• _Exercise details_: Below are some records; find each line that carries the word "magnification" and copy it.

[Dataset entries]
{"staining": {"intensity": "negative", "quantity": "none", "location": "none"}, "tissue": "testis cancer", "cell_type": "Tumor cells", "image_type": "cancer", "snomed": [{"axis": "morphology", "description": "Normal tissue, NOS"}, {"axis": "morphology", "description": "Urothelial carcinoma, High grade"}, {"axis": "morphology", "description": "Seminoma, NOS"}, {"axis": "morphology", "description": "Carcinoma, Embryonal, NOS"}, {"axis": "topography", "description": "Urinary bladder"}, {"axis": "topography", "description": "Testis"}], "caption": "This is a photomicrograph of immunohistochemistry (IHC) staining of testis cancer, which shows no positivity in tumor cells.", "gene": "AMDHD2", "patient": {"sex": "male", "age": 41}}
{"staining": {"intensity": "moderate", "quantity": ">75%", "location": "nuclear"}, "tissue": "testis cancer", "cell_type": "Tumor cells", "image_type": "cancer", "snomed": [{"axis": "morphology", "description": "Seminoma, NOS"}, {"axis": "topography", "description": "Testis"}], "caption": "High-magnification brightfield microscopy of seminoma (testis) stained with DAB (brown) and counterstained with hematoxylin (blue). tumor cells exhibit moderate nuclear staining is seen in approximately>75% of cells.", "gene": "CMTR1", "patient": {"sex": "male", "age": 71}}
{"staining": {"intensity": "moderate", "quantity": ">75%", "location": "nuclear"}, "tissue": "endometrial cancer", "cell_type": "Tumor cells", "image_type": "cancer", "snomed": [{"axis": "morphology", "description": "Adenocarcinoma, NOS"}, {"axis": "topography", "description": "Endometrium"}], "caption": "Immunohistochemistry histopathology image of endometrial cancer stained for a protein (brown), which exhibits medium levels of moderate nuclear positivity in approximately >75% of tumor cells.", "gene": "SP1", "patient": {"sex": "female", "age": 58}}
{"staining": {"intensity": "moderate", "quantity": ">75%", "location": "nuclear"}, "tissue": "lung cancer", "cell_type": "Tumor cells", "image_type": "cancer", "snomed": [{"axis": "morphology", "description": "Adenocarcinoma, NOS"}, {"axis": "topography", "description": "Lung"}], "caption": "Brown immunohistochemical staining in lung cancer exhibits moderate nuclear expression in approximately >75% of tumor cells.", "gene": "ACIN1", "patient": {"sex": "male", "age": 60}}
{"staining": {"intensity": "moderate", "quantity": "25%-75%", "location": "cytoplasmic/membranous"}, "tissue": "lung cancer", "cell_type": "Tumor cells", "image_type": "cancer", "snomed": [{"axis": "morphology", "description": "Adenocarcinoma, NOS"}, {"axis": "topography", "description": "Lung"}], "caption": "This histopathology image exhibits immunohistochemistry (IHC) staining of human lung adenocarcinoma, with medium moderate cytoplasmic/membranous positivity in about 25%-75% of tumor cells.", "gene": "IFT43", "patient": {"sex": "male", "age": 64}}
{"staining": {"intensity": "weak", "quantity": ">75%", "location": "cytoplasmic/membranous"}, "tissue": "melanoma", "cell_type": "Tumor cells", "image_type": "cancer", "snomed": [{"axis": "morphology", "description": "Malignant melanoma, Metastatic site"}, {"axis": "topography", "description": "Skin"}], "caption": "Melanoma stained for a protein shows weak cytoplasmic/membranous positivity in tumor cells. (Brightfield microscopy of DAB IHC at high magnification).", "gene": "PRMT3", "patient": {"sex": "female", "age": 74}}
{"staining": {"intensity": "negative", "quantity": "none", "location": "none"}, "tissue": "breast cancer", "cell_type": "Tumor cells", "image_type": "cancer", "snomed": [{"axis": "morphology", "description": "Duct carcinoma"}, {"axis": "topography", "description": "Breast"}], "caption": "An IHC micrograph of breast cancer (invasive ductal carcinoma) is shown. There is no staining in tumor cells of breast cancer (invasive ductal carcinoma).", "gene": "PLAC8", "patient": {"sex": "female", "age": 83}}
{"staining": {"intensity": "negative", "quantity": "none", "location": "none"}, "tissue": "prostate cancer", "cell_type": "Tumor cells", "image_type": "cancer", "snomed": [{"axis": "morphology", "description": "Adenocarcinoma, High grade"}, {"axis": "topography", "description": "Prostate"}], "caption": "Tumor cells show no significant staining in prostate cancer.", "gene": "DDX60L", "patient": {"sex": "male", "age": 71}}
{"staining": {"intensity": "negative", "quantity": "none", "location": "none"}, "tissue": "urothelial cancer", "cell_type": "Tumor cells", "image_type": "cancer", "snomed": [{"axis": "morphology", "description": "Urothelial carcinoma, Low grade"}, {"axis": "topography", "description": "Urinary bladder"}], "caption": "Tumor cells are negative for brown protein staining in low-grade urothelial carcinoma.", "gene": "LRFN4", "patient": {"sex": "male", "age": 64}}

• _Written answer_:
{"staining": {"intensity": "moderate", "quantity": ">75%", "location": "nuclear"}, "tissue": "testis cancer", "cell_type": "Tumor cells", "image_type": "cancer", "snomed": [{"axis": "morphology", "description": "Seminoma, NOS"}, {"axis": "topography", "description": "Testis"}], "caption": "High-magnification brightfield microscopy of seminoma (testis) stained with DAB (brown) and counterstained with hematoxylin (blue). tumor cells exhibit moderate nuclear staining is seen in approximately>75% of cells.", "gene": "CMTR1", "patient": {"sex": "male", "age": 71}}
{"staining": {"intensity": "weak", "quantity": ">75%", "location": "cytoplasmic/membranous"}, "tissue": "melanoma", "cell_type": "Tumor cells", "image_type": "cancer", "snomed": [{"axis": "morphology", "description": "Malignant melanoma, Metastatic site"}, {"axis": "topography", "description": "Skin"}], "caption": "Melanoma stained for a protein shows weak cytoplasmic/membranous positivity in tumor cells. (Brightfield microscopy of DAB IHC at high magnification).", "gene": "PRMT3", "patient": {"sex": "female", "age": 74}}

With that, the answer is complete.